Generally speaking, Beach House have never been the sort of band who are difficult to second guess.
Look at it from the perspective of the Baltimore duo; they struck upon a rough diamond on their self-titled debut, smoothed the edges off on follow-up Devotion, and then converted it smoothly into gold on their standout so far, 2010's Teen Dream. Nobody else does dream pop quite like them; between Alex Scally's sumptuous guitar parts and Victoria Legrand's Paris-jazz-club vocals and undulating synth lines, they'd carved out a formula that they'd have been foolish to set aside in the interests of constant reinvention.
Accordingly, their fourth LP, Bloom, followed the same blueprint as Teen Dream almost to the letter. It wasn't until the incendiary 'Sparks' was released in 2015 as the first single off of Depression Cherry that there was a real hint at a way forwards; the guitars suggested something more aggressive than what we'd become accustomed to, and so did everything else - the drums snapped as Legrand snarled.
In the end, for all its virtues, Depression Cherry represented business as usual; it was a spacier here, a little more pointed there, but it was certifiably Beach House. That's no bad thing, of course, and there's no question that the pair can feel justifiably aggrieved that that album's 'Beyond Love' wasn't enough to snag them one of the myriad guest spots at the Roadhouse in last year's Twin Peaks revival, ahead of at least one band who delivered pale imitations (Au Revoir Simone's two appearances serving as proof positive that even David Lynch gets it wrong every now and then).
A sixth LP, Trust Your Lucky Stars, followed keenly on Depression Cherry's heels the same year, and ultimately fell victim to what is a pretty prominent occupational hazard for surprise release by anybody who isn't a global superstar - not enough people heard it. After a B-sides and rarities collection dropped around this time a year ago, Beach House finally made a major concession in terms of their creative process - they cast aside concerns about what they would and wouldn't be able to play between the two of them on stage, and instead simply followed wherever their noses led them.
The result is 7, a record that gets closer to the band's self-imposed boundaries than they ever have before without really threatening to break them down. The opening notes of curtain raiser 'Dark Spring' involve a deeply uncharacteristic drum roll that swiftly gives way to a synth line that sets its trajectory for the heavens, rather than simply falling back into the usual Beach House penchant for the midtempo. It's genuinely exciting.

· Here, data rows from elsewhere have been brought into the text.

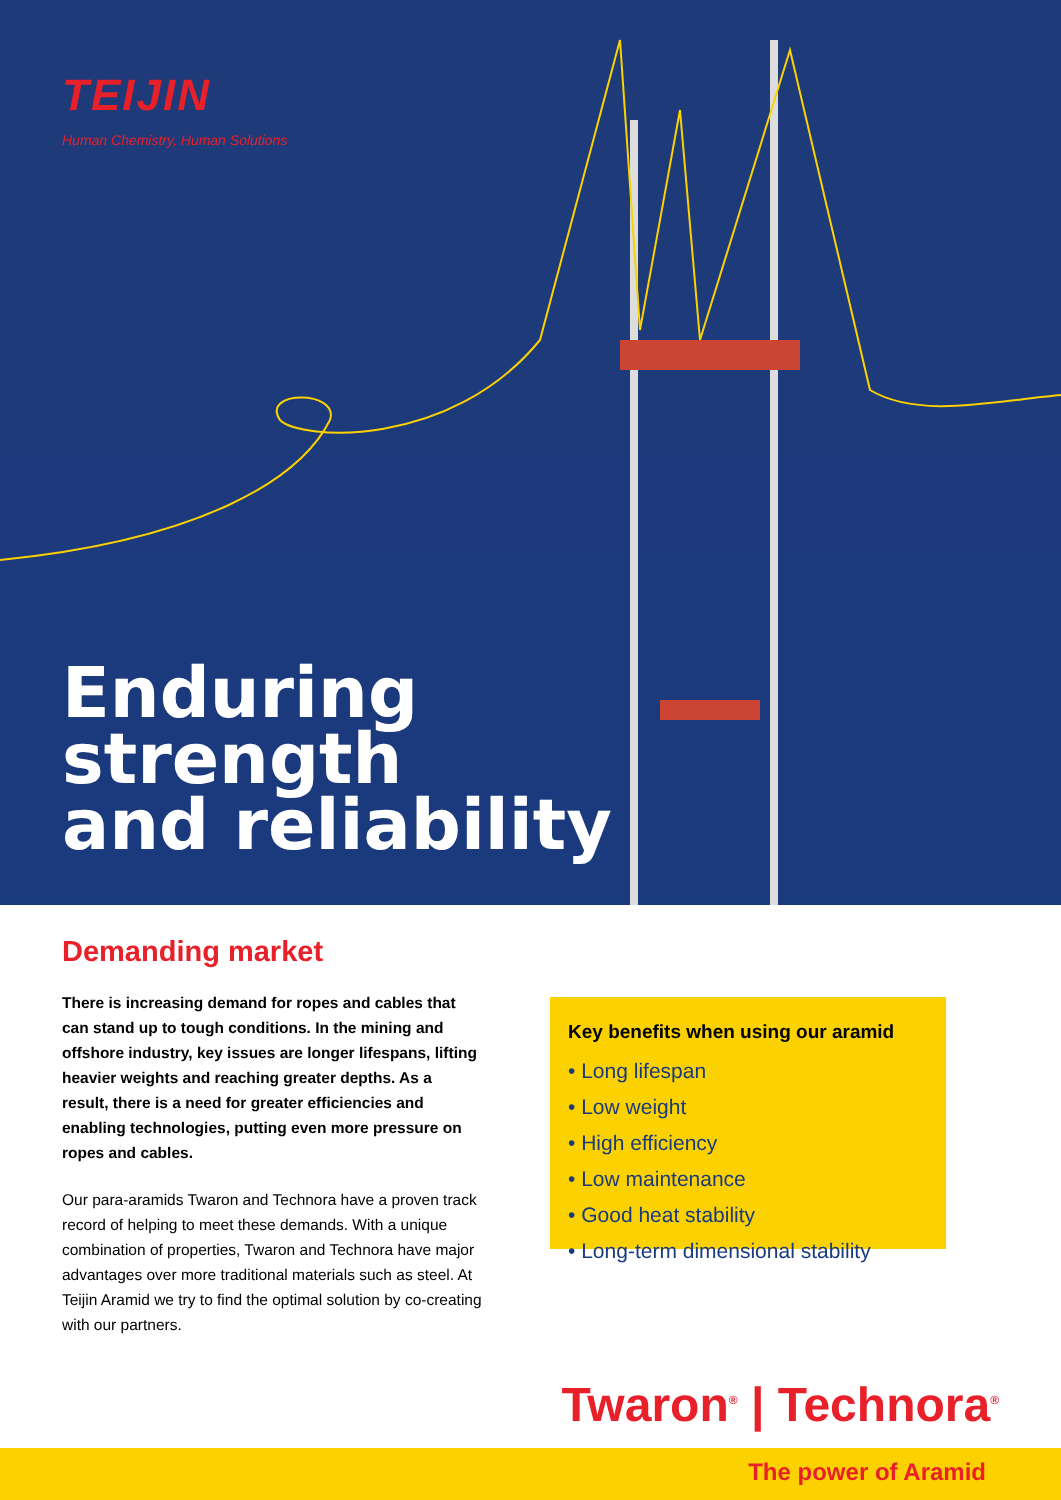TEIJIN
Human Chemistry, Human Solutions
Enduring
strength
and reliability
Demanding market
There is increasing demand for ropes and cables that can stand up to tough conditions. In the mining and offshore industry, key issues are longer lifespans, lifting heavier weights and reaching greater depths. As a result, there is a need for greater efficiencies and enabling technologies, putting even more pressure on ropes and cables.
Our para-aramids Twaron and Technora have a proven track record of helping to meet these demands. With a unique combination of properties, Twaron and Technora have major advantages over more traditional materials such as steel. At Teijin Aramid we try to find the optimal solution by co-creating with our partners.
Key benefits when using our aramid
• Long lifespan
• Low weight
• High efficiency
• Low maintenance
• Good heat stability
• Long-term dimensional stability
Twaron<sup>®</sup> | Technora<sup>®</sup>
The power of Aramid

Touring drummer James Barone was drafted in to supply live work from behind the kit, and it tells; there's a palpably energetic thrust to the record's big hitters, including the positively bouncy lead single 'Lemon Glow' and the thumping 'Black Car', the latter sounding all set to soundtrack a shadowy religious ceremony. 'Woo' and 'Dive', meanwhile, reach back further for inspiration than we're used to from Beach House - the former to shimmering eighties electropop, and the latter to the sort of organ work that was laid to popular rest decades ago.
There's evidence that the aforementioned Twin Peaks snub mightn't have gone unnoticed by the group themselves, either. Legrand continuously casts herself as the narrator in some sort of future-blues film noir here, particularly with an irresistible turn on 'Drunk in LA'; there's a continued, Double Fantasy-esque fascination with the push-pull relationship between light and dark, both within human nature and in the world around us. It might be as close to political commentary as they ever get. Beach House remain such assured masters of their own domain that you wonder whether it'd be akin to turkeys voting for Christmas to hope for a wholesale reinvention; 7 suggests that, instead, we should let them pull up the stylistic bumper at precisely their own pace.